Wednesday 26 October 2016

Nothing is the Same



Nothing is the Same by Dr Elizabeth McCardell, M. Couns., PhD
     I recently went West back to my home town to look at wildflowers and catch up with friends. It’s a funny thing to try to do really, for going  back can never be achieved. One might return to a place, but the place, like everything shaped by the flux and flow of time and change, is not the same place.
     This was particularly poignant for me in two ways: some old friendships, it became clear, just don’t work anymore and the characteristics that I was once attracted to, are now just irritating. Some old friendships, on the other hand, remain buoyant and are a sheer pleasure to share in. These ones have moved with the times and we have grown to another level together.
     The other way was discovered in walking around the streets of my childhood and youth. The last time I visited, this place was all spick and span with new buildings and pavements and an atmosphere of get up and go. This time, I had a sense of a decaying ghetto. The block of units  now occupying the land on which my father designed and built our house now looked run down (and all in a remarkably short time). All the buildings in the street looked tired. The buildings that used to be an eclectic mix of Federation, Californian, and modernist designs, held together by loquat trees and rambling vines, are now boring units interspersed with sad houses with weeds of wood sorrel and daisies, gone to wrack and ruin. It seems the dreams of developers have somehow missed the mark, or else the population is transient and not the sturdy suburban stalwarts of old.
     Heraclitus (535- 475 BC)  said, “You cannot step into the same bit of river twice.” The water is different, the sand has changed and rocks worn down, the flush of new growth has grown old, and the old has grown new and interesting slimes and young fungi; there is nothing the same with this river that is life.
     I inevitably wonder whenever I go back to the landscape of my youth whether I should return there to live.  Every time, though, I cannot see why.
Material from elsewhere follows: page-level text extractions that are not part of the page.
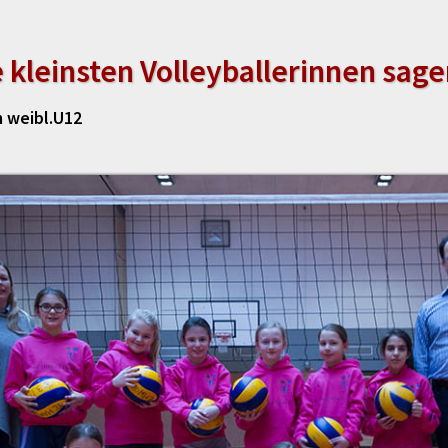
 kleinsten Volleyballerinnen sag
 weibl.U12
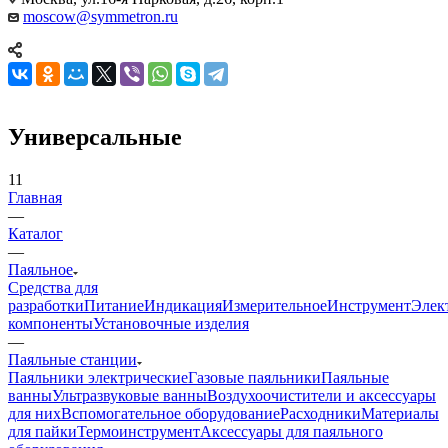
moscow@symmetron.ru
Универсальные
11
Главная
—
Каталог
—
Паяльное
Средства для
разработки
Питание
Индикация
Измерительное
Инструмент
Элек
компоненты
Установочные изделия
—
Паяльные станции
Паяльники электрические
Газовые паяльники
Паяльные
ванны
Ультразвуковые ванны
Воздухоочистители и аксессуары
для них
Вспомогательное оборудование
Расходники
Материалы
для пайки
Термоинструмент
Аксессуары для паяльного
I have made my home and my clinical practice in the northern rivers and I like it here. There are almost far too many memories back in the West for me to see the landscape afresh without its archaeological digs of personal history, and I rather  like only visiting those memories when I wish. Yes, I know, it seems I am contradicting myself here. I recognize that all is change, and that I cannot return to a time before the present, but that place is redolent with memories and it is my mind that try to hold the place in place.
    I’m not any different from anybody else here.  We all do it, but however much we try to keep our place safe from change, it doesn’t work. The mutability of living is just like water: impossible to keep in an unchanged form, forever.
     It interests me that a symptom of depression and obsessive compulsive disorder is the iteration, the doing or thinking of the same thing over and  over in a stuck way.  Seeking to find sanctuary in the repeated now doesn’t work. There is no peace here; iteration is just irritation and a place of anxiety. How nice it is to let go into flow, to not hold back nor try to hold still a pattern that, perhaps, used to be useful in times of stress. How good it feels not to have to regurgitate those old things that do not improve with time.
     The substance of  moving from this moment to the next to the next to the next is the substance of  the blood, flesh, bone and breath of life. Nothing is the same. All is change and I rather like it.